━━━━━ Pasaje extraído
No quiero ser vieja. Lucho denodadamente contra la erosión del tiempo, aun sabiendo que es una causa perdida. De ahí mi obsesión por todo tipo de tratamientos estéticos que me ayuden a conservar en óptimas condiciones el legado corporal que la genética y la suerte tuvieron a bien traspasarme. Me horroriza todo lo viejo. Recordad mi trastorno obsesivo-compulsivo que me impulsa a tirar como una loca todo lo que juzgo ajado. Nada ni nadie en el mundo me puede convencer de que la vejez es hermosa. No para mí. Yo quiero ser siempre joven, que mis carnes no envejezcan nunca, eternamente congeladas en la cúspide de su lozanía. Que la fuerza de la gravedad haga conmigo una excepción y no tire de mi papo con obstinada crueldad. Adicta incorregible, voy buscando frenética las consultas de medicina estética para ponerle un freno a la decrepitud acechante cuya sombra me aterra.
━━━━━━━━━━
━━━━━ Datos
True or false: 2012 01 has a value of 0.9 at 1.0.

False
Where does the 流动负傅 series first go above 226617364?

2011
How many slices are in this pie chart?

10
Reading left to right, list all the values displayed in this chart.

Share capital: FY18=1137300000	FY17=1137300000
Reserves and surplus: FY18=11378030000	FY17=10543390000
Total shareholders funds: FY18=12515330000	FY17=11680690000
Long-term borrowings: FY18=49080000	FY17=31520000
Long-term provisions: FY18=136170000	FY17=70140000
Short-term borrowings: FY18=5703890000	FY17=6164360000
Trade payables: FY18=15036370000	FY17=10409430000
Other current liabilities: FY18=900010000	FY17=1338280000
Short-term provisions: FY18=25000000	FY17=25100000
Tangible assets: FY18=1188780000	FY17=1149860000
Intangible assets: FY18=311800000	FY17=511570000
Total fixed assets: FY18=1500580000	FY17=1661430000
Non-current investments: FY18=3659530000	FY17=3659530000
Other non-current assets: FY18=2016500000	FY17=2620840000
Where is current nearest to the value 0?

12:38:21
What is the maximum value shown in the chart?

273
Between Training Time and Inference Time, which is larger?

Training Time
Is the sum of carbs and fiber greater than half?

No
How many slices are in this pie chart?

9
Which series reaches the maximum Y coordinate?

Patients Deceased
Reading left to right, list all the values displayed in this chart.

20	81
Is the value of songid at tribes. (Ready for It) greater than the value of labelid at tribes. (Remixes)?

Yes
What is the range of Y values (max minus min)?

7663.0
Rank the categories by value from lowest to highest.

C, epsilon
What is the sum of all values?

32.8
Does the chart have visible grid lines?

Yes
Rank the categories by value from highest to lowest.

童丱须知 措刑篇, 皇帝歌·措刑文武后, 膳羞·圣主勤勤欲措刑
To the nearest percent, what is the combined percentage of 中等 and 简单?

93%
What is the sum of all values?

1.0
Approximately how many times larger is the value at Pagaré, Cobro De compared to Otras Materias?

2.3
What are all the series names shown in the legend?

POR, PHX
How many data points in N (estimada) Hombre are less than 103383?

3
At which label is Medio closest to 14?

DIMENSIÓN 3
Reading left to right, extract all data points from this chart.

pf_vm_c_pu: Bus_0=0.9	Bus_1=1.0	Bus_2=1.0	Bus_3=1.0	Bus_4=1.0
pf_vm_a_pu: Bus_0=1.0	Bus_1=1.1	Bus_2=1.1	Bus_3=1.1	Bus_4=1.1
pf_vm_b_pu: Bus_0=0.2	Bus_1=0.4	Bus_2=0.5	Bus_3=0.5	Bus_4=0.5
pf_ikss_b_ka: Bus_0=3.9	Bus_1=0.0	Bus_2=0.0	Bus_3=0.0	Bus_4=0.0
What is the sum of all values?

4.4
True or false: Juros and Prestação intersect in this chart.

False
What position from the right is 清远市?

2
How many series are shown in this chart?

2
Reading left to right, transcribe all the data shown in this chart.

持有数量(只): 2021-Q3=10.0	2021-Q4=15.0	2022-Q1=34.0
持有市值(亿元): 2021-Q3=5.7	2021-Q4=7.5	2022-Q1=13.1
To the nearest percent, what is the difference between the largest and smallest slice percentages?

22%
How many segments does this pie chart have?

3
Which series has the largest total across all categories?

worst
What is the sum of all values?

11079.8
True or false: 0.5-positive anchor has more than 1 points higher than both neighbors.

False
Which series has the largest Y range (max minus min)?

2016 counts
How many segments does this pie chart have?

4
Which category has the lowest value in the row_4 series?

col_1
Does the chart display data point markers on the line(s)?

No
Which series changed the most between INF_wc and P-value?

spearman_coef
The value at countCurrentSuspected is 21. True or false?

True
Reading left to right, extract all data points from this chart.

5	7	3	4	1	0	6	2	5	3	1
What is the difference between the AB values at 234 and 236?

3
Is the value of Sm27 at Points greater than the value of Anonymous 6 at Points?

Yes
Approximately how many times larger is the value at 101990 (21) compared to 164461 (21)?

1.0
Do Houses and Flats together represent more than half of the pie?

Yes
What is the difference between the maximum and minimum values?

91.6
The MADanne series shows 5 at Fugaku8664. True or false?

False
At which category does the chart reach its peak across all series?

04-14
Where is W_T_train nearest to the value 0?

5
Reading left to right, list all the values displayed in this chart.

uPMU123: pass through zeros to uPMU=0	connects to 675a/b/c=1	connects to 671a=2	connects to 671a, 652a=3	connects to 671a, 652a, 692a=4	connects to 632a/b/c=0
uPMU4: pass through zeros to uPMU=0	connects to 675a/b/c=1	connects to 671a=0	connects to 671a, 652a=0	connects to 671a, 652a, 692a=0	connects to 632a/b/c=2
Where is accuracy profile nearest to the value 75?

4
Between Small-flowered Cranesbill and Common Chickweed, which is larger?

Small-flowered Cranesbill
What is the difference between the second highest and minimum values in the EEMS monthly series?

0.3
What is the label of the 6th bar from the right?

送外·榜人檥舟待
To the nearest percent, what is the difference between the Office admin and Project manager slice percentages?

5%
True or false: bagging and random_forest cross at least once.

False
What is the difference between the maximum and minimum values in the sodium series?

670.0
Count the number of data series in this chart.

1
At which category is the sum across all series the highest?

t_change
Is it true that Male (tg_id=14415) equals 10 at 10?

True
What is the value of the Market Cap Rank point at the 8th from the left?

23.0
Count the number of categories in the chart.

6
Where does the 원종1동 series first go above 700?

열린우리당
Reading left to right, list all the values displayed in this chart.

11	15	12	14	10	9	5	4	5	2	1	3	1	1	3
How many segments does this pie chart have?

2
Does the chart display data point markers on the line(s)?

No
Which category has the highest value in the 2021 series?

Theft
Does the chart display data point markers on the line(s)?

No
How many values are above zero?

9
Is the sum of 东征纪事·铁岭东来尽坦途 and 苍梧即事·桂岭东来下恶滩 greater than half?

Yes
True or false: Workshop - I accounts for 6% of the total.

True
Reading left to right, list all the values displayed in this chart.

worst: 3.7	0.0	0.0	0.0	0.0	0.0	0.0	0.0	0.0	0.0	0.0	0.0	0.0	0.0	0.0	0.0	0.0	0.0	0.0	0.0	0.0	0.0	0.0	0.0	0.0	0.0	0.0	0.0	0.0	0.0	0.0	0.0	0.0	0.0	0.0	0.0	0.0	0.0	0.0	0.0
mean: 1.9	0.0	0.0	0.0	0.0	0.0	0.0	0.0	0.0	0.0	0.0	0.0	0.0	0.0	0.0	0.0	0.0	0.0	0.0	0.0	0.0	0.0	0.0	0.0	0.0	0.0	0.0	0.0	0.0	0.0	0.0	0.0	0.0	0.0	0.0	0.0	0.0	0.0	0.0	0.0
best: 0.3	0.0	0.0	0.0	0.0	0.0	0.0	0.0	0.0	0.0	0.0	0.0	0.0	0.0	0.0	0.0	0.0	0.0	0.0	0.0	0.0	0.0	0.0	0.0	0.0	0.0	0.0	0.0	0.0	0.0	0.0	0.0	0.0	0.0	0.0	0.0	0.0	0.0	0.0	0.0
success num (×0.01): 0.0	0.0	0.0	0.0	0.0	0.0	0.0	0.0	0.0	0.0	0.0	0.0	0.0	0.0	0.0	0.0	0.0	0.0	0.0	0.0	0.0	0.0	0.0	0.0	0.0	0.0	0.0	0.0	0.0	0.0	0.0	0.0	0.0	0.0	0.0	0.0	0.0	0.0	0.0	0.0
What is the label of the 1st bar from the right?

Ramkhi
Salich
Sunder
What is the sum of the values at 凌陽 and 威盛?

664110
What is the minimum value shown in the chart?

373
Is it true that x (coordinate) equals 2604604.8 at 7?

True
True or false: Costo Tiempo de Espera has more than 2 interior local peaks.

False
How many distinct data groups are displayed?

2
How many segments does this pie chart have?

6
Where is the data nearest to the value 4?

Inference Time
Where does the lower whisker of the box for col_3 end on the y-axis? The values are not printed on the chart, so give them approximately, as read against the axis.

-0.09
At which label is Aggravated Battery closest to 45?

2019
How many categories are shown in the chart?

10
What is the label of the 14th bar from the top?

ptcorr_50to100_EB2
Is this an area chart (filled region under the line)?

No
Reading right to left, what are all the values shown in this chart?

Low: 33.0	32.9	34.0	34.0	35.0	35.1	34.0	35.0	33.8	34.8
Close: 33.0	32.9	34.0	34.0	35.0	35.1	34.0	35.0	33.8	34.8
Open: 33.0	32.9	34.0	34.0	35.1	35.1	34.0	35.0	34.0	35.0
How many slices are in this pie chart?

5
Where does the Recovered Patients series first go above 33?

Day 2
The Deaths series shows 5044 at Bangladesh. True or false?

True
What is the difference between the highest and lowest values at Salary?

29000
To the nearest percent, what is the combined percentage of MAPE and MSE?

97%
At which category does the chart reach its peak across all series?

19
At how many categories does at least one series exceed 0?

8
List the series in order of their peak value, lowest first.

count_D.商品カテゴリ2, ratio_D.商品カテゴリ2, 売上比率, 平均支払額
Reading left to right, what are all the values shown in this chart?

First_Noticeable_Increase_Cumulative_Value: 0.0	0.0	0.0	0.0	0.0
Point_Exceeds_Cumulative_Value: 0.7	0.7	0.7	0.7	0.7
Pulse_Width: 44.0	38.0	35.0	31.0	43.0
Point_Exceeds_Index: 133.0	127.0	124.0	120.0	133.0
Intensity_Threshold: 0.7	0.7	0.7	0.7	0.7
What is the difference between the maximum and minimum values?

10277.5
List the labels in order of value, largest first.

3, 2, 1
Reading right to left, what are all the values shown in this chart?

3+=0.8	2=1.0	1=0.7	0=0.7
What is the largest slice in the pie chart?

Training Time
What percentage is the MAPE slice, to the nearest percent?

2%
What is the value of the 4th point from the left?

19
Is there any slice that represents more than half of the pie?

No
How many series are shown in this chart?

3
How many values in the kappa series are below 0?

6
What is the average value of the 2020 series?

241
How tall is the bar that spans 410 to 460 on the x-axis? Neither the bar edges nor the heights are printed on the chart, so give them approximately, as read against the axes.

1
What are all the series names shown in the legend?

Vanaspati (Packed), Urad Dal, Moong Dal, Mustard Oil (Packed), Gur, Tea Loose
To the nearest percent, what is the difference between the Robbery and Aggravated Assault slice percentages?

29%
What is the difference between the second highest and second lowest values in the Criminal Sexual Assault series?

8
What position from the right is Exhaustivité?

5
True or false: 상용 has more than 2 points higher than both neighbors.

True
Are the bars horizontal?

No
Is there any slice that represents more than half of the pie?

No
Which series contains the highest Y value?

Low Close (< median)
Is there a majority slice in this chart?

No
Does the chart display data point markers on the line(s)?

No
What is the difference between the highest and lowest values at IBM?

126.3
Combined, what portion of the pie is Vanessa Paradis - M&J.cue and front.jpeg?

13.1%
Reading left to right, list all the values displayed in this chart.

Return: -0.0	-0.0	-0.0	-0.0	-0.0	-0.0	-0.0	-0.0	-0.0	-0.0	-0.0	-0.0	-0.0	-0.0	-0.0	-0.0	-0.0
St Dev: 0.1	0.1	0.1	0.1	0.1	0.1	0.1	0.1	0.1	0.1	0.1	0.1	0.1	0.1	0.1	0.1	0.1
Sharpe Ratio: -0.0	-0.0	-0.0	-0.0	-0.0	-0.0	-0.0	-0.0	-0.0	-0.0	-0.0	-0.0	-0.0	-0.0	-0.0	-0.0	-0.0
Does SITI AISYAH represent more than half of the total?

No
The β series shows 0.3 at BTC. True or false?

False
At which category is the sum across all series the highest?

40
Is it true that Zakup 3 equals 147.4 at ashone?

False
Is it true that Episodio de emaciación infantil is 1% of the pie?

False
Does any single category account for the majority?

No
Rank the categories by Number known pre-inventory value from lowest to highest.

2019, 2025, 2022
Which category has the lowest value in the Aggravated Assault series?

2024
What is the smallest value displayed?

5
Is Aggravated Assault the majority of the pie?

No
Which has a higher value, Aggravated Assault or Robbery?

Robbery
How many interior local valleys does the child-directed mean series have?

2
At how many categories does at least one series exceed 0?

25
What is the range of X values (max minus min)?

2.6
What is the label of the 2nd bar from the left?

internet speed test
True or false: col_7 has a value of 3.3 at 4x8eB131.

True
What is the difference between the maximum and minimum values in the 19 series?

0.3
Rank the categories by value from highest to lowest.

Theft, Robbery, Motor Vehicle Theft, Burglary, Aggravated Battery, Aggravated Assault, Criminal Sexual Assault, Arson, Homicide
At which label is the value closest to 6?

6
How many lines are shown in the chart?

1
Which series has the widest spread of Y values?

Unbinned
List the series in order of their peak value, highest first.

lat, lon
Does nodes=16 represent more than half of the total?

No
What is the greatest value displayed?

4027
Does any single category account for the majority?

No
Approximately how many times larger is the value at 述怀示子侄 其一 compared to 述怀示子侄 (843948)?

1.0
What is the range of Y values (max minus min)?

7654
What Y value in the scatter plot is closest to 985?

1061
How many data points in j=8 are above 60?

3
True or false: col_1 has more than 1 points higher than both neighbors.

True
━━━━━━━━━━
[Instrucciones de tareas]
a: Según el pasaje sobre el miedo a envejecer, ¿qué trastorno dice padecer quien narra?
b: Copia todas las oraciones del pasaje sobre el miedo a envejecer que empiezan con la palabra «No» o con la palabra «Que».
c: Retoma el pasaje sobre el miedo a envejecer y continúalo a partir de su última oración.

[Resultados por tarea]
a: Un trastorno obsesivo-compulsivo que impulsa a tirar todo lo que juzga ajado.

b:
No quiero ser vieja.
No para mí.
Que la fuerza de la gravedad haga conmigo una excepción y no tire de mi papo con obstinada crueldad.

c:
¡NO QUIERO SER VIEJA! Vivo angustiada mirando el espejo continuamente. Cada mañana escudriño mi rostro en busca de alguna línea de expresión rebelde que el Vistabel y el Restylane no hayan logrado disimular. No bien he salido de la consulta del médico cuando se me acelera el pulso y el corazón me galopa pensando en el siguiente tormento al que me someteré gustosa.
¿Por qué me amargo la vida de esta manera tan tonta? Porque soy así. Hace años, cuando era más joven, no tenía esta compulsión, como es natural. Tenía otras. A medida que pasa el tiempo cambio yo y mis desórdenes mentales. ¡Viva la variedad! Así no me aburro nunca y, aún menos, mi familia. ¡Les ha caído una buena, lo siento!
Tampoco quiero morir. Morir como de costumbre: enfermedades o accidentes. Quiero ser asumpta al Cielo en cuerpo y alma, como la Virgen. Que un coro de angelillos se me lleve en volandas con el botox recién puesto rumbo al Paraíso. ¡Ah, qué bien! La sola idea de terminar así me calma mucho los nervios y me alegra la tediosa jornada laboral.